Till 2013 this area was dotted with green paddy fields everywhere. This has changed a lot due to the demand for residential apartments and commercial establishments all across Rampally main road. The demand for residential houses has increased because of various reasons like the proximity to Outer Ring Road, declaration of Nagaram municipality and due to abundant options for public transport. Nagaram is situated about 481 metres (1,578 ft) above sea level. There are three lakes Nagaram Annarayana Cheruvu, Nagaram Cheruvu, Rampally Cheruvu, in the vicinity of the area.

Newly merged villages in Nagaram Municipality are:
- Bogaram
- Godumakunta
- Karimguda Hamlet (Rampally Revenue village)
- Rampally Dayara Hamlet(Rampally Revenue Village)
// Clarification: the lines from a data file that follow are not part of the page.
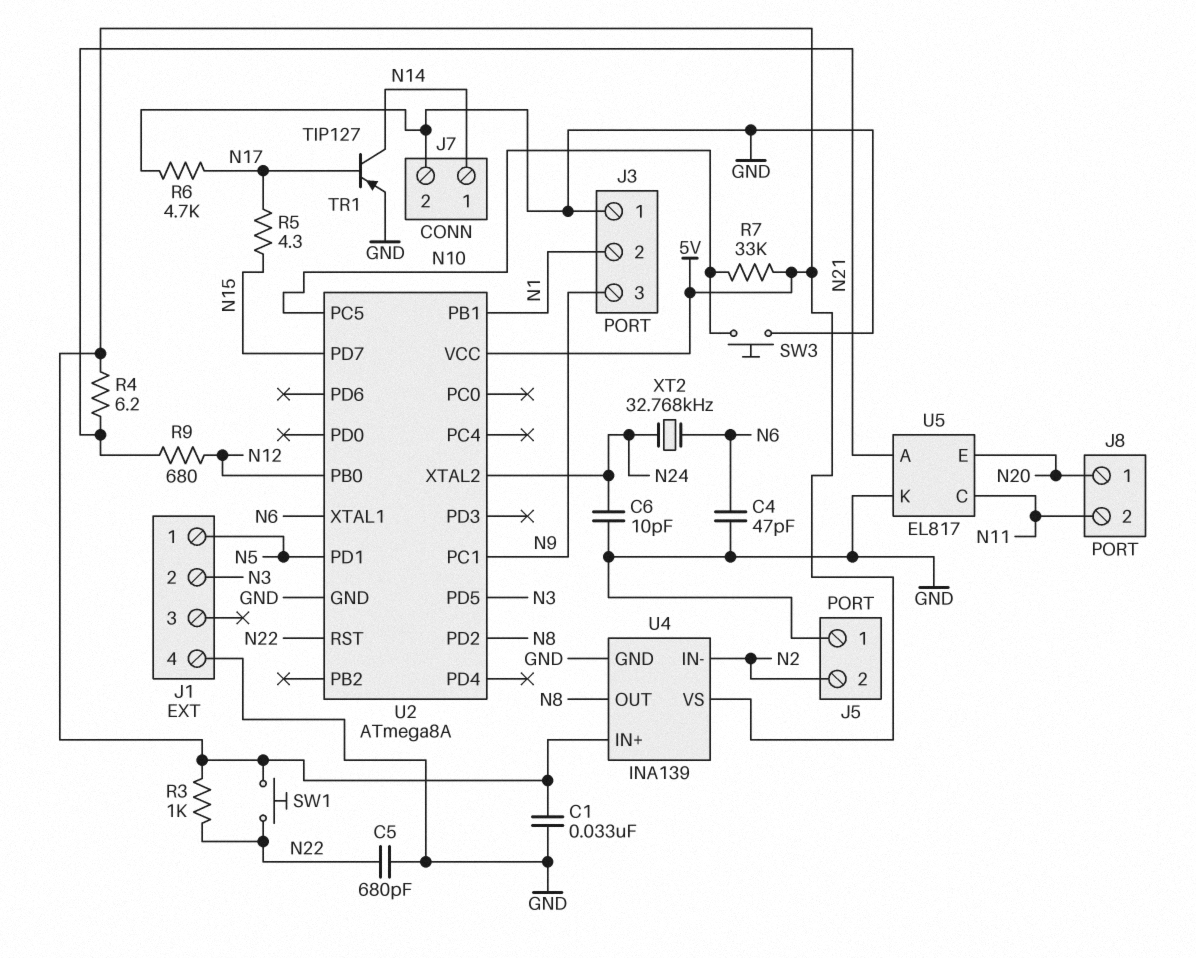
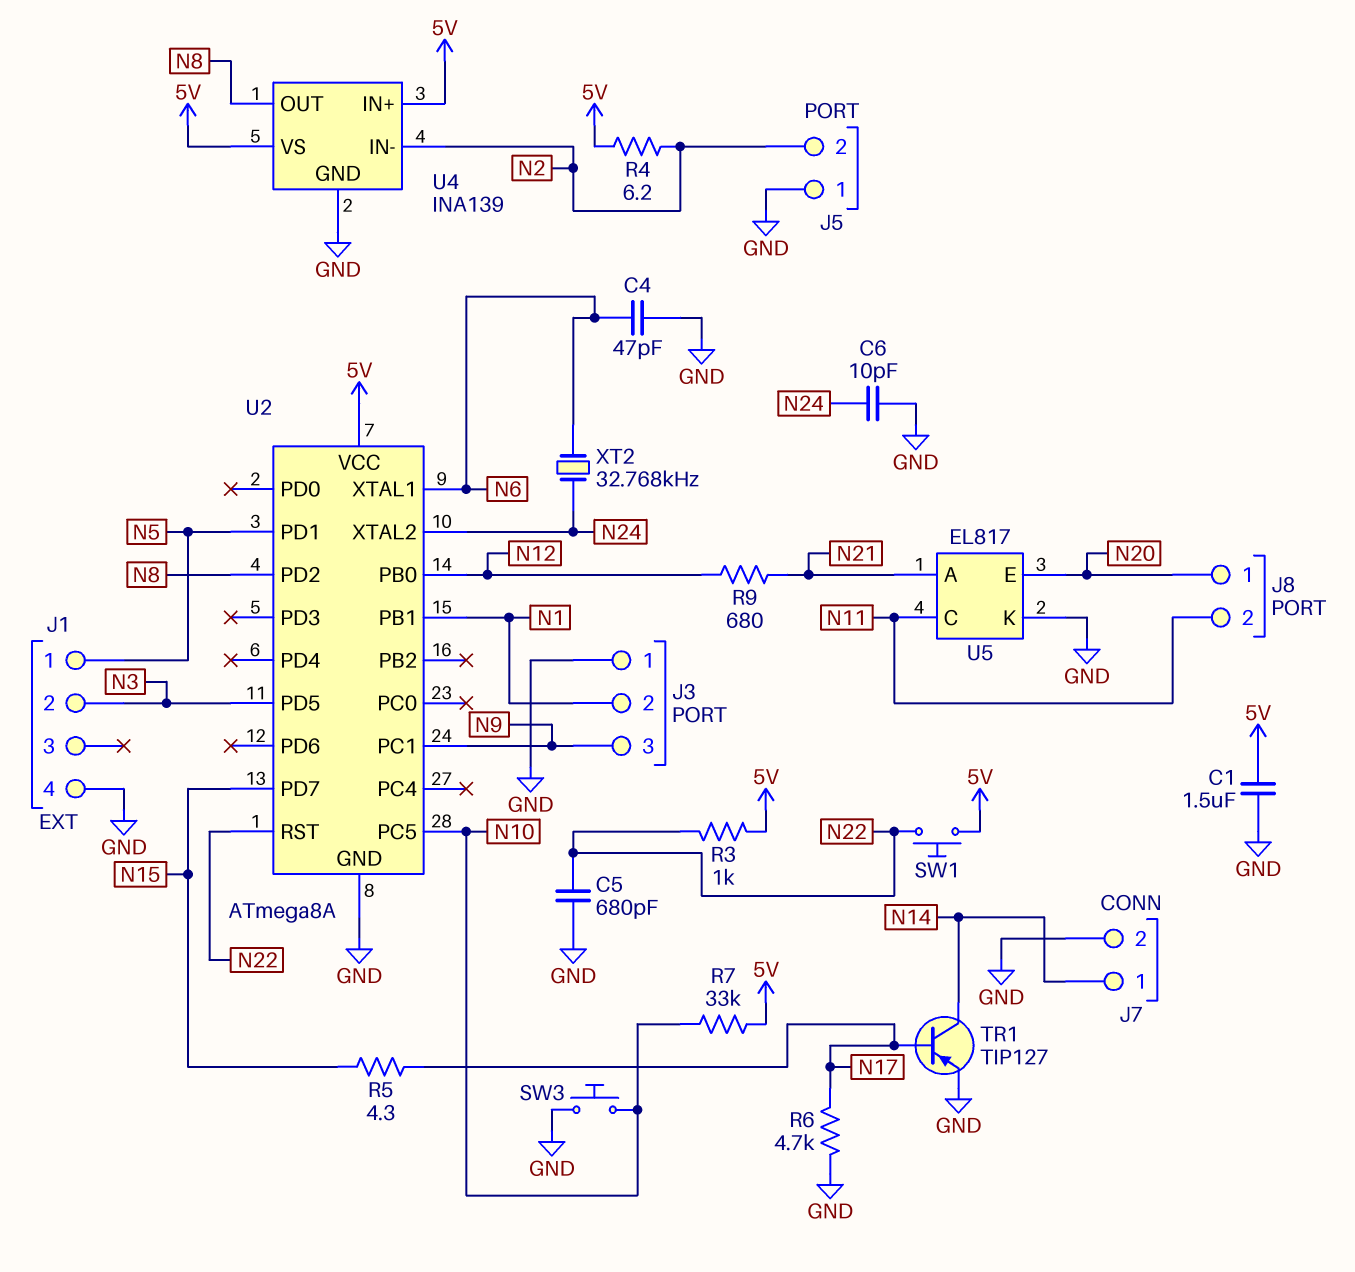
C1: 33nF (5V, GND) -> 1.5uF (5V, GND)
R4: 6.2 (5V, N21) -> 6.2 (5V, N2)

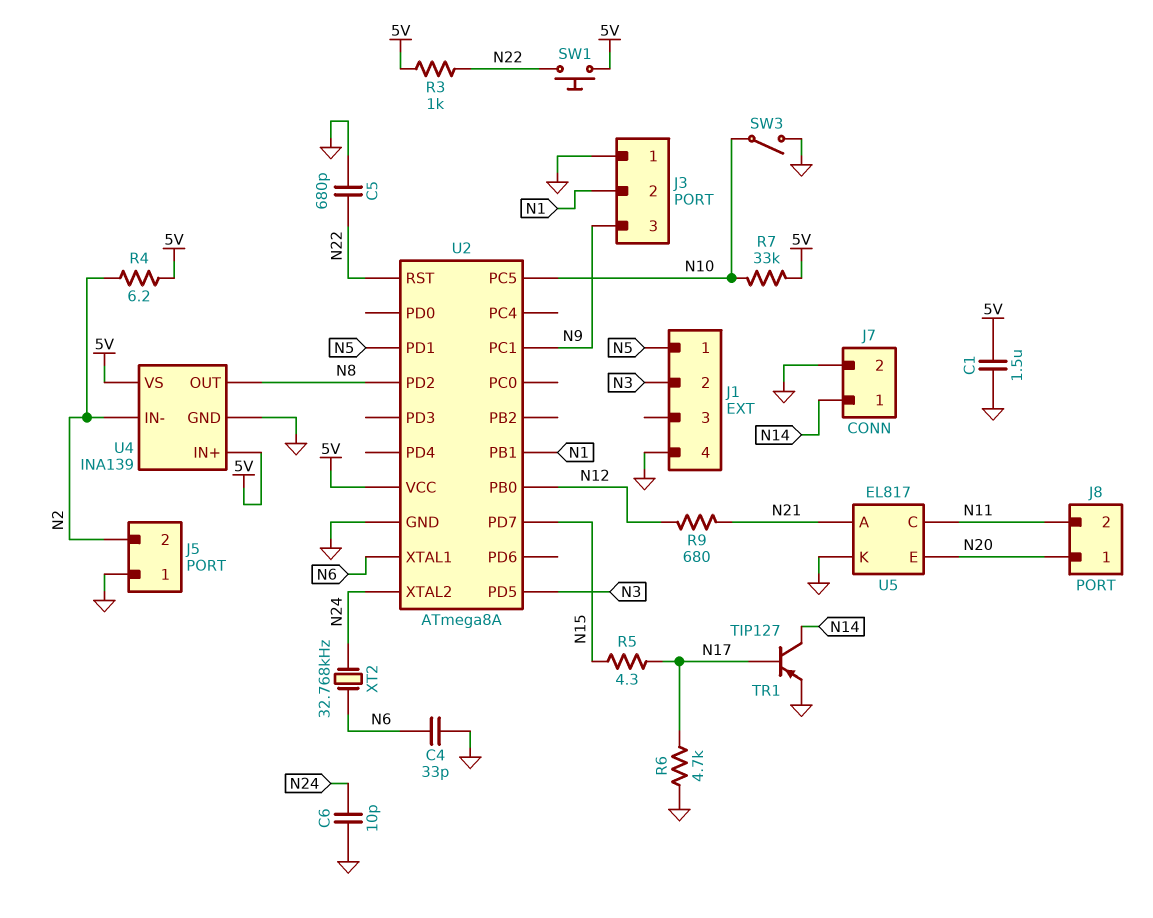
C4: 47pF (GND, N6) -> 33pF (GND, N6)
SW3: button (GND, N10) -> switch (GND, N10)

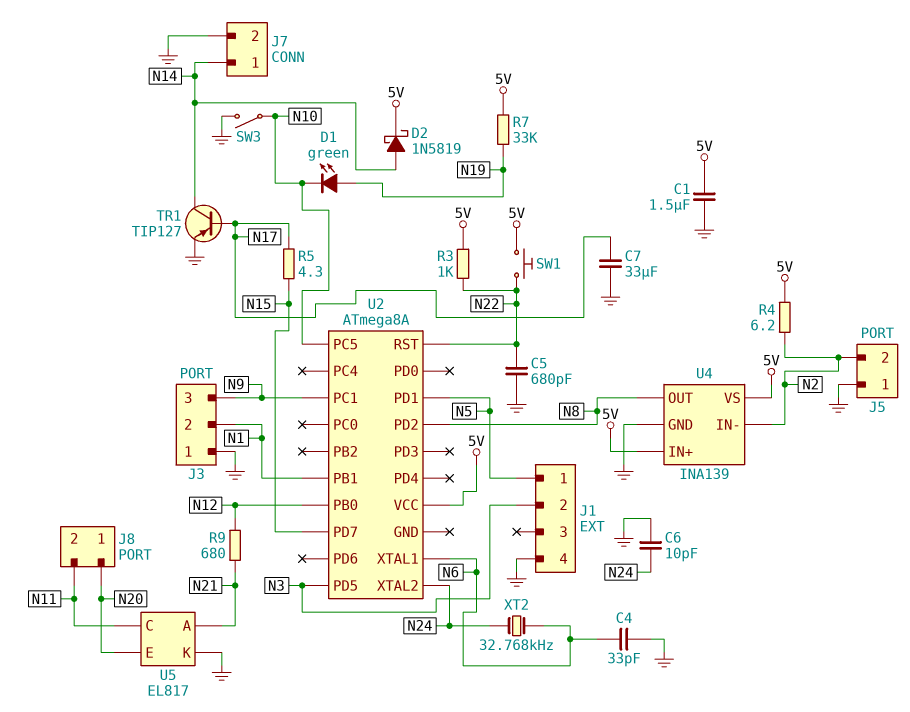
C7: none -> 33uF (GND, N17)
D1: none -> LED green (A N19, K N10)
D2: none -> schottky 1N5819 (A N14, K 5V)
R6: 4.7k (GND, N17) -> none
R7: 33k (5V, N10) -> 33k (5V, N19)
U2 pin GND: GND -> none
=== Nagaram Revenue Village ===
Easterwile Nagaram Village has it hamlet villages Dammaigudem, Ahmedgudem Bandlaguda Village, Now They are bifurcated as a separate municipality.
Localities of Nagaram Village.
- Naagavaram Old Village
- Simhapuri Colony
- Shilpa nagar,
- Satyanarayanapuram,
- New Hanuman Nagar Colony
- East & West Gandhi nagar,
- RL nagar,
- RTC Colony,
- Heaven Down Residency
- SV Colony,
- Reddy Colony,
- Rampally X Roads,(Nagaram) formally Ghatkesar Way X Road,
- Dammaiguda Way X Roads (Nagaram X Road).
- Ipws colony(Indra priyadarshini welfare society)

==Geography==
Nagaram is situated about 481 m above sea level. There are two lakes in the vicinity of the area.

==Transport==
The Area is well connected by TGSRTC to the rest of the city, having bus depot at Kushaiguda. Nearest railway station is Charlapalli railway station at about 5 km and Moula Ali at about 10 km, The other nearest major railway junction is Secunderabad at about 17.1 km. There is a proposal to upgrade Cherlapally Railway Station,[3] as a Major Terminus to decongest traffic in Secunderabad Railway Station. Nearest exit and entry junction for Nehru Outer Ring Road is at Keesara Junction. The ECIL to Keesaragutta road passes through Nagaram. There is also a connecting route to the Karimnagar highway that passes through Nagaram and takes diversion from Cheriyal to Shamirpet which is mostly used nowadays in order to avoid traffic on the Karimnagar highway at Alwal – Bolarum corridor of Secunderabad Cantonment. One can also reach the Warangal highway by taking a diversion towards Rampally X roads through Ghatkesar. This is one of the reasons the area is witnessing major development in terms of commercial establishments all across the main road.

==Economy==
The presence of various retail outlets has led to hikes in commercial rents in the recent past. D Mart, Reliance Digital, Usodaya super market, More super market, Vishal Mega mart and showrooms of Royal Enfield Royaloak, and various other service centers located within Nagaram's vicinity. Close to 20 furniture outlets have come up in this area.

==Tourism and temples==
The famous and well known Sri Ramalingeshwara Swami Temple is located at Keesara Gutta near by Nagaram Municipality within 10 km of radius.
Mosque:
There is a very large Masjid located beside the main road of Nagaram, next to government school.
The name of masjid is Hazrat Khaja Bande Nawaz Jama masjid.